**Activity**
Pull out each line below and reproduce it word for word, keeping every character unchanged.

Excerpted data section start

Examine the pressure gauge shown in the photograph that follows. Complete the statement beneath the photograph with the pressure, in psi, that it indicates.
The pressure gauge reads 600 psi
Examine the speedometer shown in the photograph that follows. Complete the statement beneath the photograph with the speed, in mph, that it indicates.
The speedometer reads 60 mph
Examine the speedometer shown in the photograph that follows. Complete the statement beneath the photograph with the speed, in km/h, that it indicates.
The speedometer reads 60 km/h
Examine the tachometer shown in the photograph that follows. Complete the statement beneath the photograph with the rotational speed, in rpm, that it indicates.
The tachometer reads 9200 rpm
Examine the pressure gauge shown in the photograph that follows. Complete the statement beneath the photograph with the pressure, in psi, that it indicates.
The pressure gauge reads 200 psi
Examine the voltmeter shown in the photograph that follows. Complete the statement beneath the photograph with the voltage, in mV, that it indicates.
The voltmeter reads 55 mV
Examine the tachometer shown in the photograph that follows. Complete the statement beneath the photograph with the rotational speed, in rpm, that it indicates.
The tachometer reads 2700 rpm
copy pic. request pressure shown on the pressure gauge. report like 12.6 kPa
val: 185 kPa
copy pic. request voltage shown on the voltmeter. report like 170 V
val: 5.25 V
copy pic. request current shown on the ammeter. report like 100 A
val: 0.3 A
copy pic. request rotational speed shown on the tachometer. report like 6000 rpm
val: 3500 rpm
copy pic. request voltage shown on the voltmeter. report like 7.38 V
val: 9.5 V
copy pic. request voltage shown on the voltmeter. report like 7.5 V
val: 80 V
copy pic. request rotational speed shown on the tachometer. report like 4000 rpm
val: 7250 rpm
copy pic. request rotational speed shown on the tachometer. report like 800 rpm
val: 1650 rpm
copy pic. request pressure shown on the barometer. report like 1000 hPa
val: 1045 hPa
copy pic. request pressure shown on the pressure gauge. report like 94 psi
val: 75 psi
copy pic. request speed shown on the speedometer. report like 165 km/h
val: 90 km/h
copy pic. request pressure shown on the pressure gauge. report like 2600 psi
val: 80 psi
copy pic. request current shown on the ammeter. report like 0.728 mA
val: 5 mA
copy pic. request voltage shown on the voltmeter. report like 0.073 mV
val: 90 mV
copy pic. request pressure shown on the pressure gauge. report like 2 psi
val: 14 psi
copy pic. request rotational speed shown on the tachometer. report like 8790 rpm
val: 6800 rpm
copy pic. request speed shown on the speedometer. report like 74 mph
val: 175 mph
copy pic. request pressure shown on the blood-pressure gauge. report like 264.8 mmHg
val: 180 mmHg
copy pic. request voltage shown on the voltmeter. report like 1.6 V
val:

Excerpted data section end

**Solution to this problem**
Examine the pressure gauge shown in the photograph that follows. Complete the statement beneath the photograph with the pressure, in psi, that it indicates.
The pressure gauge reads 600 psi
Examine the speedometer shown in the photograph that follows. Complete the statement beneath the photograph with the speed, in mph, that it indicates.
The speedometer reads 60 mph
Examine the speedometer shown in the photograph that follows. Complete the statement beneath the photograph with the speed, in km/h, that it indicates.
The speedometer reads 60 km/h
Examine the tachometer shown in the photograph that follows. Complete the statement beneath the photograph with the rotational speed, in rpm, that it indicates.
The tachometer reads 9200 rpm
Examine the pressure gauge shown in the photograph that follows. Complete the statement beneath the photograph with the pressure, in psi, that it indicates.
The pressure gauge reads 200 psi
Examine the voltmeter shown in the photograph that follows. Complete the statement beneath the photograph with the voltage, in mV, that it indicates.
The voltmeter reads 55 mV
Examine the tachometer shown in the photograph that follows. Complete the statement beneath the photograph with the rotational speed, in rpm, that it indicates.
The tachometer reads 2700 rpm
copy pic. request pressure shown on the pressure gauge. report like 12.6 kPa
val: 185 kPa
copy pic. request voltage shown on the voltmeter. report like 170 V
val: 5.25 V
copy pic. request current shown on the ammeter. report like 100 A
val: 0.3 A
copy pic. request rotational speed shown on the tachometer. report like 6000 rpm
val: 3500 rpm
copy pic. request voltage shown on the voltmeter. report like 7.38 V
val: 9.5 V
copy pic. request voltage shown on the voltmeter. report like 7.5 V
val: 80 V
copy pic. request rotational speed shown on the tachometer. report like 4000 rpm
val: 7250 rpm
copy pic. request rotational speed shown on the tachometer. report like 800 rpm
val: 1650 rpm
copy pic. request pressure shown on the barometer. report like 1000 hPa
val: 1045 hPa
copy pic. request pressure shown on the pressure gauge. report like 94 psi
val: 75 psi
copy pic. request speed shown on the speedometer. report like 165 km/h
val: 90 km/h
copy pic. request pressure shown on the pressure gauge. report like 2600 psi
val: 80 psi
copy pic. request current shown on the ammeter. report like 0.728 mA
val: 5 mA
copy pic. request voltage shown on the voltmeter. report like 0.073 mV
val: 90 mV
copy pic. request pressure shown on the pressure gauge. report like 2 psi
val: 14 psi
copy pic. request rotational speed shown on the tachometer. report like 8790 rpm
val: 6800 rpm
copy pic. request speed shown on the speedometer. report like 74 mph
val: 175 mph
copy pic. request pressure shown on the blood-pressure gauge. report like 264.8 mmHg
val: 180 mmHg
copy pic. request voltage shown on the voltmeter. report like 1.6 V
val:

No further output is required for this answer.